---------- SUPPLIED PASSAGE ----------
Artifacts and Equipment
An artifact spell, once learned, is always in the possession of the mage or artificer. However, carrying many artifacts can become cumbersome to one that does not specialize in their use and many choose to store them in extra-dimensional space or in the malleable form of flowstone or quicksilver sculpting steel to be called upon when needed. First, each artifact requires a certain amount of Mana just to activate (and summon in some of the larger cases). Most artifacts are not picky about what kind of Mana and only require a certain amount. Some may require even more Mana to generate an effect even after being activated. Once an artifact has been activated, it draws upon your Focus to maintain just as any other persistent effect does. Losing or releasing focus upon the artifact deactivates it, causes it to lose any charges it may have generated, and banishes it if it was summoned.
----------
§ **GOAL OF THE EXERCISE**: Continue the rules text on artifacts and equipment, picking up after its last sentence.
---------- DATA SHOWN ----------
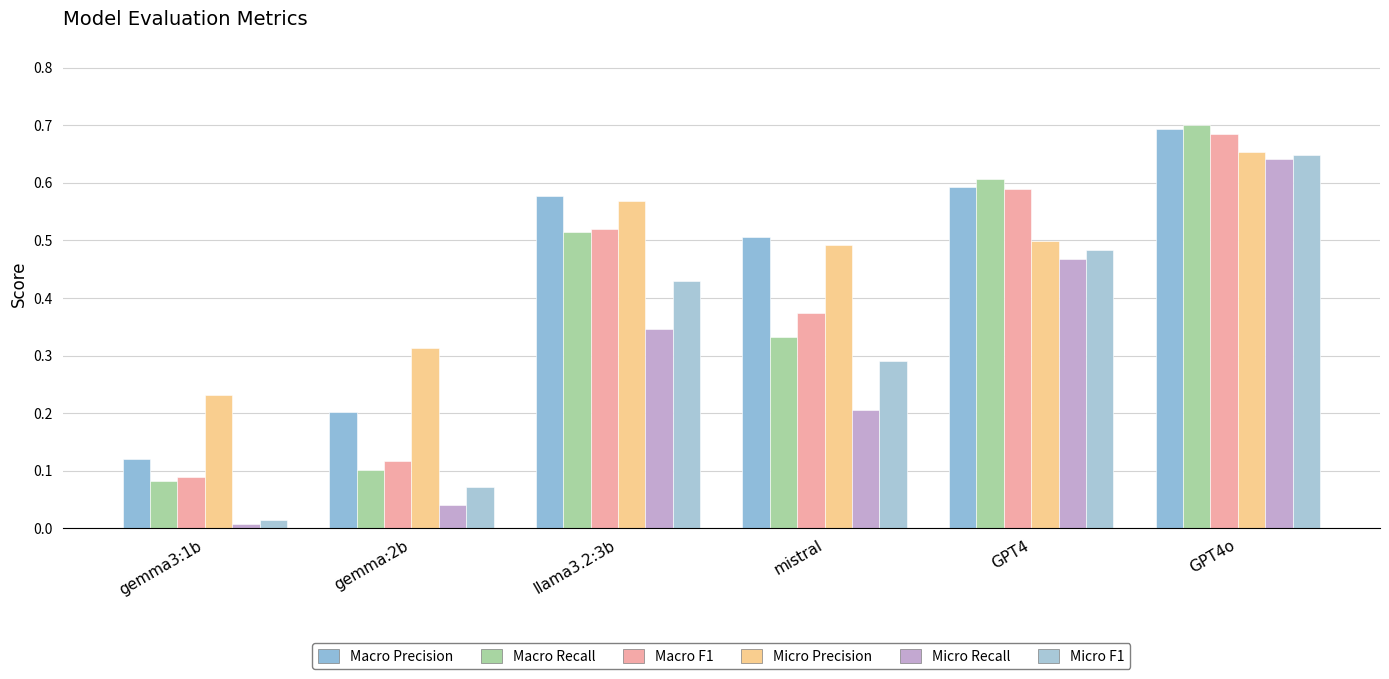

Rank the series by their maximum value, from lowest to highest.

Micro Recall, Micro F1, Micro Precision, Macro F1, Macro Precision, Macro Recall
----------
§ **RESULT OF THIS EXERCISE**:
Equipment is the same as any other artifact, requiring Mana for activation. Once a piece of equipment is activated it must be attuned to it's wielder through the expenditure of more Mana. A powerful magic sword that you keep physically on your person can be used at any time, but it will only function as a mundane weapon like any other meager tool unless you activate and attune it. A character can be equipped with many weapons at once, holding one in each hand or briefly banishing and recalling them as needed. Their effects, as well as their focus consumption, are cumulative. A character may also have many armors simultaneously. Even though two armors may both classically be thought of being redundant, the mage or artificer can often reshape them into functionally identical pieces (For example a character might wear Argentum Armor as a breast plate and reshape Magebane Armor as a helmet and gauntlet while also wearing Lightning Greaves). Up to four armors may be worn simultaneously.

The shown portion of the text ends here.